» **ABOUT THIS TASK**
The entries that follow include a run beginning at the line with "64,294 285,361 383,393" and ending at the line with "<!-- border -->"; restate that run word for word and leave the rest out.

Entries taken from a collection
++++++++++++++++++++
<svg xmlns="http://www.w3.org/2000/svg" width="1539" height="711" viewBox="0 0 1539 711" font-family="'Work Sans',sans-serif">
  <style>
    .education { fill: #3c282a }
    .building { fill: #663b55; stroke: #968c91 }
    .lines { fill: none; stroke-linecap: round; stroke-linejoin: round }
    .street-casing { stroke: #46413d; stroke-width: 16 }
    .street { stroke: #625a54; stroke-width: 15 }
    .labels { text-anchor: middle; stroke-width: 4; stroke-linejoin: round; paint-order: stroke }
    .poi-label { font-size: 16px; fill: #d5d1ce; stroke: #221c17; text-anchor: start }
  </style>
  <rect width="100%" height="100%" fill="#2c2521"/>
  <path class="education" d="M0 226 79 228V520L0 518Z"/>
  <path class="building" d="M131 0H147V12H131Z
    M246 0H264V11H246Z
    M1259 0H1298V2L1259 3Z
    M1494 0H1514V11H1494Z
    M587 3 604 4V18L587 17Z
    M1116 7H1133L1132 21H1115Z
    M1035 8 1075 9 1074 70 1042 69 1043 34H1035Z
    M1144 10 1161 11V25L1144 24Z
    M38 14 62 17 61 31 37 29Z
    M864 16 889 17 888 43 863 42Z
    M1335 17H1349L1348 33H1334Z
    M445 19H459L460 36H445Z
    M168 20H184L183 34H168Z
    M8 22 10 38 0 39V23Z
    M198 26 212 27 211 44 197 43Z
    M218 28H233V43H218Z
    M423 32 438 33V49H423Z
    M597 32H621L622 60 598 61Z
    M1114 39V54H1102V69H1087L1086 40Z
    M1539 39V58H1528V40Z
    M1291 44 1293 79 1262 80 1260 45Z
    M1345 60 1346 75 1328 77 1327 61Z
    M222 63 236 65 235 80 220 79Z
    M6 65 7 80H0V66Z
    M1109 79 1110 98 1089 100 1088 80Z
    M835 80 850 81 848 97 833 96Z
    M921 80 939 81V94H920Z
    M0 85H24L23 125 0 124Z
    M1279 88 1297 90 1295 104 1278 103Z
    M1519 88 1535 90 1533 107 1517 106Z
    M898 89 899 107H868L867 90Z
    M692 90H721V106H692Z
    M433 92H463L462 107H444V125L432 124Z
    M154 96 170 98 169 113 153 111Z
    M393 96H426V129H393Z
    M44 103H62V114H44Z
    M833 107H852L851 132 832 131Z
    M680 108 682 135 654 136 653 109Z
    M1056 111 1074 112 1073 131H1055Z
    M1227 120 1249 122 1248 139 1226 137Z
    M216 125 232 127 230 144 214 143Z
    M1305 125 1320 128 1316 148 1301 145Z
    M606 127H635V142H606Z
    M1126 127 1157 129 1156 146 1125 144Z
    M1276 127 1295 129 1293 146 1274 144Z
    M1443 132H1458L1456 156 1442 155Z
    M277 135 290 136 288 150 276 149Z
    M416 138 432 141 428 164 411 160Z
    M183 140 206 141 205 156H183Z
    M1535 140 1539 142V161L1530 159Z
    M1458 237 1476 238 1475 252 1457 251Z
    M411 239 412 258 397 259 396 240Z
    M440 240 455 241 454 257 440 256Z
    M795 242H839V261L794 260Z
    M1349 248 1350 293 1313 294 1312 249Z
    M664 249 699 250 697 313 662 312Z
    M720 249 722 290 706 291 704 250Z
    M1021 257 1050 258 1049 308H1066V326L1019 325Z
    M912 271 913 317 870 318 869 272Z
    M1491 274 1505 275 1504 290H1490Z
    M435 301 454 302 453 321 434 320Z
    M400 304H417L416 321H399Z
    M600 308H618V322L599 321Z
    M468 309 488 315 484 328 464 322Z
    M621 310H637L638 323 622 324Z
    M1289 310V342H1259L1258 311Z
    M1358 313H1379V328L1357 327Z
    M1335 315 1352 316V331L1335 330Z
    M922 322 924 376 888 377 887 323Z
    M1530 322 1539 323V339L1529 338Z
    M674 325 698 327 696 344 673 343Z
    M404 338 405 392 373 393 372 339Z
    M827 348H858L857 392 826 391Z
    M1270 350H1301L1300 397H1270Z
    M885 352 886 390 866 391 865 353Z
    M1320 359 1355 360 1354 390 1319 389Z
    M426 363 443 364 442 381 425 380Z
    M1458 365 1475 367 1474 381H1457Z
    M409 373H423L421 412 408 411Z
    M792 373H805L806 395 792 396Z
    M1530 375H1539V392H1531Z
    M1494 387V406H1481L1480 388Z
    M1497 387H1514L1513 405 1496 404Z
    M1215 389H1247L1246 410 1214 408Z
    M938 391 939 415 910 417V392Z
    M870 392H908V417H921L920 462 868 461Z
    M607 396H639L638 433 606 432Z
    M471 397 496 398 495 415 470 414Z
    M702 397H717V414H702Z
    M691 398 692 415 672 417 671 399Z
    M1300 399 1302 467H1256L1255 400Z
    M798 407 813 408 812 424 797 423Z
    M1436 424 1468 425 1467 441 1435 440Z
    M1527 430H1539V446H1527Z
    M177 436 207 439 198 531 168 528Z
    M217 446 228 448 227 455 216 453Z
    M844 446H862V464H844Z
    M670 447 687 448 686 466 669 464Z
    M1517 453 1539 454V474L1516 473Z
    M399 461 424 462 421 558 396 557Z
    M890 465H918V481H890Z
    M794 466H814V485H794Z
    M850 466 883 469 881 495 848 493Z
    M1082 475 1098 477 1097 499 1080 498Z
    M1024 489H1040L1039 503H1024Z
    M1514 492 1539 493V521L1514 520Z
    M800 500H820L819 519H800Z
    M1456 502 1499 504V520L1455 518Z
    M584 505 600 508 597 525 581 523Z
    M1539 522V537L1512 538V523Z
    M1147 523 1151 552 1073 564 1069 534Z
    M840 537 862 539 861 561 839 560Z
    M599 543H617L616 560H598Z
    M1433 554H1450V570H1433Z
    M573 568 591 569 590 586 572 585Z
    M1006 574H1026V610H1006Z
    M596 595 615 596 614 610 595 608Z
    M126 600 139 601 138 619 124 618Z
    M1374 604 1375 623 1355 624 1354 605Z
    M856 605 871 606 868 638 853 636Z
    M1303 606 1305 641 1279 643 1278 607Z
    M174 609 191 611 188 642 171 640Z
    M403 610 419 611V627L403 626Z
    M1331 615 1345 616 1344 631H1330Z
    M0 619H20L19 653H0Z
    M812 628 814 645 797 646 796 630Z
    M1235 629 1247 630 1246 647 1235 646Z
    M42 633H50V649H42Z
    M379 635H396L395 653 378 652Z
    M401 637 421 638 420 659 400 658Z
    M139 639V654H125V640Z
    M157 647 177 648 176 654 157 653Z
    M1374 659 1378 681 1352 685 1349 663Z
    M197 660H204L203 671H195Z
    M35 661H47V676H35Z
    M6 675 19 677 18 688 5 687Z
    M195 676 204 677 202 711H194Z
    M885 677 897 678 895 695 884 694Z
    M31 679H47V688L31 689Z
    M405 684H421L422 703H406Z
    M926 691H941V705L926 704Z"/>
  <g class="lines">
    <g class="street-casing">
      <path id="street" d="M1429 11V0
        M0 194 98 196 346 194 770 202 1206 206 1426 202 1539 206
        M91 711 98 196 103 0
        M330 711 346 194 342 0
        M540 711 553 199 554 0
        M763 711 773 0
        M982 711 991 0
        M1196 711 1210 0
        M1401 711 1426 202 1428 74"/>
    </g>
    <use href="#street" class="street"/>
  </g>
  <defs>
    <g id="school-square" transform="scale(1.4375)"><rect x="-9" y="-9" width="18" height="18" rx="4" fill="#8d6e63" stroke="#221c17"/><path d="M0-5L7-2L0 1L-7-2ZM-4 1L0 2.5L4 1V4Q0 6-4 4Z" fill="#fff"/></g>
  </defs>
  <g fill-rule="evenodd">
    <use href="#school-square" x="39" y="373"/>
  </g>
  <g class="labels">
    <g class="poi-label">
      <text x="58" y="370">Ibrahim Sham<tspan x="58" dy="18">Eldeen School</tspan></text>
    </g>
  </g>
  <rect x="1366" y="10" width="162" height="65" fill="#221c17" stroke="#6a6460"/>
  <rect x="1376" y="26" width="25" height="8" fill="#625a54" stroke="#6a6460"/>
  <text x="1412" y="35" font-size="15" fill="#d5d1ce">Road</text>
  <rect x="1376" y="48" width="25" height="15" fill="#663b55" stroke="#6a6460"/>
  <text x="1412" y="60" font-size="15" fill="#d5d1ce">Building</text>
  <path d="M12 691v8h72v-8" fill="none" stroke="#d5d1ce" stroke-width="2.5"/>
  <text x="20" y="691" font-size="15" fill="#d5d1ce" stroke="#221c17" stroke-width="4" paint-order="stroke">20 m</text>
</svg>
++++++++++++++++++++
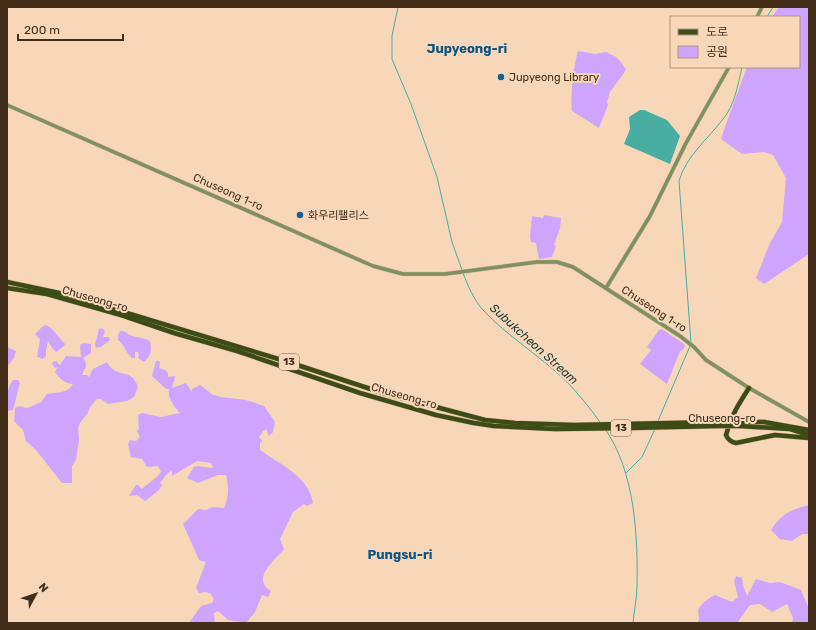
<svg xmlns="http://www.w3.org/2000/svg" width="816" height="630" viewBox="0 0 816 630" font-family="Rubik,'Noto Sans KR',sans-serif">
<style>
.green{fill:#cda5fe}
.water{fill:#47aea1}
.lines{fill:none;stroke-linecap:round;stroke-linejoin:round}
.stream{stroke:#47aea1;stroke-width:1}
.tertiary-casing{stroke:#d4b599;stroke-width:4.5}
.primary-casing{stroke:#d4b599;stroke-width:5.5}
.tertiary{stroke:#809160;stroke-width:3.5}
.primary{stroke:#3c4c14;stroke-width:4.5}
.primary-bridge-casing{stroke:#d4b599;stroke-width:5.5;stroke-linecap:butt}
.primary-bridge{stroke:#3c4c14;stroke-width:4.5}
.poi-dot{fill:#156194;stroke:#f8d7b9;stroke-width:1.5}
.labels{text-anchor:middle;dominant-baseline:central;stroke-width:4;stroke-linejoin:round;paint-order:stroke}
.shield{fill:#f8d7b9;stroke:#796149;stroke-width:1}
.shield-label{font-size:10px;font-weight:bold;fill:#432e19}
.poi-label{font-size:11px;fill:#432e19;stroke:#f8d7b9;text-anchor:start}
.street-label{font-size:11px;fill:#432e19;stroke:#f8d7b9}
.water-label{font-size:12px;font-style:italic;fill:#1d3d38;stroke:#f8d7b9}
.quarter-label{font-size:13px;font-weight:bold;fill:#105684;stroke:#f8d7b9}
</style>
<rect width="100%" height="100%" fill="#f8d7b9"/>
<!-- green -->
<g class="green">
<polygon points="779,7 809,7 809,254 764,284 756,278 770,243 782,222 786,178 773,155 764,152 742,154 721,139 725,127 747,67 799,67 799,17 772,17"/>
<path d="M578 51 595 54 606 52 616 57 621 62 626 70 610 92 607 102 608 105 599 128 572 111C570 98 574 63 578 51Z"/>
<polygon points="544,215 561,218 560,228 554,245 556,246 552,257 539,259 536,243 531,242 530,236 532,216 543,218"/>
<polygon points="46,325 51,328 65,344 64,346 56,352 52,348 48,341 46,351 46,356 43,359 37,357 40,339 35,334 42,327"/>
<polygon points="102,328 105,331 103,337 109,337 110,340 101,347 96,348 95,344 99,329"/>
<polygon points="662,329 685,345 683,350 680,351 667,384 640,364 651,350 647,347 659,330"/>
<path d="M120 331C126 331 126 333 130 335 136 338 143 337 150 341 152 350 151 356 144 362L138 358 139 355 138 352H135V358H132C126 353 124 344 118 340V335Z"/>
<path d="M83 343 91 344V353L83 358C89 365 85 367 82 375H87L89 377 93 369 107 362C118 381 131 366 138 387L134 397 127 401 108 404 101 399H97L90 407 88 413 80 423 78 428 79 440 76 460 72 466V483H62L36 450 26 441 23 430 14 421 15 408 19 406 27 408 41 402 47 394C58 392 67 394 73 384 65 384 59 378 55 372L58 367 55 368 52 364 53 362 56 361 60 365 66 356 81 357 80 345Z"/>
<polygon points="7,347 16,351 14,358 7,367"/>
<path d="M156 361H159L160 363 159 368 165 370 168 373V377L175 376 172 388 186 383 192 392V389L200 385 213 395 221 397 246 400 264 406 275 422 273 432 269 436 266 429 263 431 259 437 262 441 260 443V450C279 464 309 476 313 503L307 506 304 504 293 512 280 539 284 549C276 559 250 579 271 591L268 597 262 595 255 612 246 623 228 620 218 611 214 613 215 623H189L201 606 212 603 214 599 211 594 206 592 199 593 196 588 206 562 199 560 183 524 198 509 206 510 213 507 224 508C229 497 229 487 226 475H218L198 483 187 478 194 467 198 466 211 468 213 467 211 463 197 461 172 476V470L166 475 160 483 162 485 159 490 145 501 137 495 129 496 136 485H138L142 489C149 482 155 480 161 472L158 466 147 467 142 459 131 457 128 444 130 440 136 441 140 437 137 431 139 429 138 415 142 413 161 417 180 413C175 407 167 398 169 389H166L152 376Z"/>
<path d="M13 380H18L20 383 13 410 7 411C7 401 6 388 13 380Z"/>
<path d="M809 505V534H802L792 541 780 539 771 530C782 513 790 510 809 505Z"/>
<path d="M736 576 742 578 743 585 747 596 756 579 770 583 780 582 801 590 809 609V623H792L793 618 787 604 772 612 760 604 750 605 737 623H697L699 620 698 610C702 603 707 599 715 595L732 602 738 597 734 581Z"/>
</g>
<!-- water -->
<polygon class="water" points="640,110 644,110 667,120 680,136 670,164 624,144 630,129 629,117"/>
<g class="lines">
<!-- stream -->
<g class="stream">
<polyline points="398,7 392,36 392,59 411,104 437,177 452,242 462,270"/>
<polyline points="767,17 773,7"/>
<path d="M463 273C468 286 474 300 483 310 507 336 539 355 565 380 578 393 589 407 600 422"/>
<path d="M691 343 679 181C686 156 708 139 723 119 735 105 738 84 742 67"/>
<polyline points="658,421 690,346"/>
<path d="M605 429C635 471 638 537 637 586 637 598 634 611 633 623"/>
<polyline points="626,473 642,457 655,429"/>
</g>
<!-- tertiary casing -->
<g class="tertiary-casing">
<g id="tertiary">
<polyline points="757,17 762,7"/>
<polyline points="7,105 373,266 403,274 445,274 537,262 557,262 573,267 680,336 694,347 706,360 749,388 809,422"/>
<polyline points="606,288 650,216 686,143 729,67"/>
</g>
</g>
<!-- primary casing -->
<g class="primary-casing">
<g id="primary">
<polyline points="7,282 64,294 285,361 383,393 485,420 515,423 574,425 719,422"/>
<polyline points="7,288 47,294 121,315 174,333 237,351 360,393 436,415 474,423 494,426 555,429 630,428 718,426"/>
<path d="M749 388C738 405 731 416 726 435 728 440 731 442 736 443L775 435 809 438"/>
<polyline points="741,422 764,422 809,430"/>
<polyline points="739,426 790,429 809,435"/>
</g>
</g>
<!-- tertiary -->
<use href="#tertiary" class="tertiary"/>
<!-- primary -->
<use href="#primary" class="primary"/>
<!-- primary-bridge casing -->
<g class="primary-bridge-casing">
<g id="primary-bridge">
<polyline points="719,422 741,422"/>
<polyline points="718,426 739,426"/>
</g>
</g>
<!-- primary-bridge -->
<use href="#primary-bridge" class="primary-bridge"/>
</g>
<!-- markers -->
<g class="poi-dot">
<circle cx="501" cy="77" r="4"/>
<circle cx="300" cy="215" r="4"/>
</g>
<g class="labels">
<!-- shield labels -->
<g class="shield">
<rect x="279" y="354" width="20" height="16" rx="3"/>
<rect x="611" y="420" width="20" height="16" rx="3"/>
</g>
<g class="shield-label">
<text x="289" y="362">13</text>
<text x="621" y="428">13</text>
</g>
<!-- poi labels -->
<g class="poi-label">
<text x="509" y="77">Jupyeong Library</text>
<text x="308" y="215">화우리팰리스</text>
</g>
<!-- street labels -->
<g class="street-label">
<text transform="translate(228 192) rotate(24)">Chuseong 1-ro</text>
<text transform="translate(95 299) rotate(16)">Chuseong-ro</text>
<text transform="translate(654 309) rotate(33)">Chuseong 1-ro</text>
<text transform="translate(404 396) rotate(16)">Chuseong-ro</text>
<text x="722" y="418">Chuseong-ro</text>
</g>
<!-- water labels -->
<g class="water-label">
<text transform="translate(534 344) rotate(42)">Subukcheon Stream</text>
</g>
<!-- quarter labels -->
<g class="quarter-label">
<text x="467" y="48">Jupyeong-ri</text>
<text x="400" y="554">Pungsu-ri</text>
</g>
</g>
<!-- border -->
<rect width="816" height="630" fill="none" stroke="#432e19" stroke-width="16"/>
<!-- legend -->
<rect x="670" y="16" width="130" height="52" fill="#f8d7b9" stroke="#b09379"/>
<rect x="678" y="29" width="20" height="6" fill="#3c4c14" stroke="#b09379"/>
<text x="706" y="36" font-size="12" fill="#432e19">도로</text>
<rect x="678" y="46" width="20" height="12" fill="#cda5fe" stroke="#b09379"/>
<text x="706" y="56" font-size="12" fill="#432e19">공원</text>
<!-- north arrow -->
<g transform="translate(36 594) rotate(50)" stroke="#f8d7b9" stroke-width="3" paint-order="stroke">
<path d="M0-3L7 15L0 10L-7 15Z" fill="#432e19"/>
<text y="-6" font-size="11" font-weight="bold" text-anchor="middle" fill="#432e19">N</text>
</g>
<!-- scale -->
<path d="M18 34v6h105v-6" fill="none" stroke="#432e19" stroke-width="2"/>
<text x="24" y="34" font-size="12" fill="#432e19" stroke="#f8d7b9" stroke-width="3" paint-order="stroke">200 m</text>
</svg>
++++++++++++++++++++
» **EXPECTED OUTPUT**
<polyline points="7,282 64,294 285,361 383,393 485,420 515,423 574,425 719,422"/>
<polyline points="7,288 47,294 121,315 174,333 237,351 360,393 436,415 474,423 494,426 555,429 630,428 718,426"/>
<path d="M749 388C738 405 731 416 726 435 728 440 731 442 736 443L775 435 809 438"/>
<polyline points="741,422 764,422 809,430"/>
<polyline points="739,426 790,429 809,435"/>
</g>
</g>
<!-- tertiary -->
<use href="#tertiary" class="tertiary"/>
<!-- primary -->
<use href="#primary" class="primary"/>
<!-- primary-bridge casing -->
<g class="primary-bridge-casing">
<g id="primary-bridge">
<polyline points="719,422 741,422"/>
<polyline points="718,426 739,426"/>
</g>
</g>
<!-- primary-bridge -->
<use href="#primary-bridge" class="primary-bridge"/>
</g>
<!-- markers -->
<g class="poi-dot">
<circle cx="501" cy="77" r="4"/>
<circle cx="300" cy="215" r="4"/>
</g>
<g class="labels">
<!-- shield labels -->
<g class="shield">
<rect x="279" y="354" width="20" height="16" rx="3"/>
<rect x="611" y="420" width="20" height="16" rx="3"/>
</g>
<g class="shield-label">
<text x="289" y="362">13</text>
<text x="621" y="428">13</text>
</g>
<!-- poi labels -->
<g class="poi-label">
<text x="509" y="77">Jupyeong Library</text>
<text x="308" y="215">화우리팰리스</text>
</g>
<!-- street labels -->
<g class="street-label">
<text transform="translate(228 192) rotate(24)">Chuseong 1-ro</text>
<text transform="translate(95 299) rotate(16)">Chuseong-ro</text>
<text transform="translate(654 309) rotate(33)">Chuseong 1-ro</text>
<text transform="translate(404 396) rotate(16)">Chuseong-ro</text>
<text x="722" y="418">Chuseong-ro</text>
</g>
<!-- water labels -->
<g class="water-label">
<text transform="translate(534 344) rotate(42)">Subukcheon Stream</text>
</g>
<!-- quarter labels -->
<g class="quarter-label">
<text x="467" y="48">Jupyeong-ri</text>
<text x="400" y="554">Pungsu-ri</text>
</g>
</g>
<!-- border -->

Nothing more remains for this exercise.